Solo nel tremendo c’è il desiderio, nella fine, l’inizio, la siccità è sete
e la sete è movimento, principio. Se per un inizio ci deve essere una fine,
allora la vita senza la morte è vita senza inizio, la luce senza oscurità
è ombra perpetua, tenebra senza luce. La tavola è apparecchiata,
iniziano i movimenti delle mani accompagnati dalla bocca,
la superficie delle acque è piena di increspature, tornerà calma quando i corpi
saranno sazi. Così la vibrazione finale della luce mostra l’arco conclusivo
prima della quiete notturna, il battere delle ali negli ultimi istanti,
quando l’animale non è ancora carne, né nutrimento, è segno che il dolore
appartiene agli stadi intermedi e questo è un altro modo ancora per chiederti
lasciami entrare. I fiori notturni si stanno aprendo. La disposizione della luce
è diversa, ora è il neon a delineare il perimetro dello sguardo. L’uomo
inizia a scendere nelle strade in cerca di ciò che solo l’oscurità può offrire.
Cambiano i suoni perché mutano le attività, cambia l’abito sui corpi,
così distanti l’uno dall’altro nelle ore dell’impiego possono ora riunirsi.

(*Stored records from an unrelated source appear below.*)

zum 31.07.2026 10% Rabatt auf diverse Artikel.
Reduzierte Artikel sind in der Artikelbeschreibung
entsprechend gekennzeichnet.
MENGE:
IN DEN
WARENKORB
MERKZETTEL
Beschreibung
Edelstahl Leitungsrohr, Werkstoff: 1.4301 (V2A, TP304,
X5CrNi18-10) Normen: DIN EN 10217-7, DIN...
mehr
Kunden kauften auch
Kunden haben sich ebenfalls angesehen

In altre coordinate mentre i notiziari annunciano le ultime informazioni del giorno
e la mano appende il cappotto sulla spalliera, predatori più immaginari che reali,
si alternano in questo secolo, invisibili all’occhio perché la luce artificiale
non può coprire l’eternità delle ombre. Se il fiume è la più precisa immagine
della vita, ipnotizzato come un bambino davanti a una sfera di cristallo, osservo
la città che lava le sue mani e quando per un eccesso d’acqua corrente
qualcosa sfugge fra le dita e si perdono le tracce, il sole che tramonta
nel paese della vita si chiama morte, per chi abita nell’altro emisfero
novità e se io sono tornato qui, di sera, quando l’ultimo atto del giorno
riduce il confine visibile a favore degli altri sensi è perché anch’io,
come ogni elemento della natura che torna nel suo principio instabile,
come una lingua oscura attende la mano del traduttore per essere compresa,
così attendo le tue mani per tradurre in silenzio l’impazienza
delle mie. Lasciami entrare. Devo anch’io assumere una nuova forma.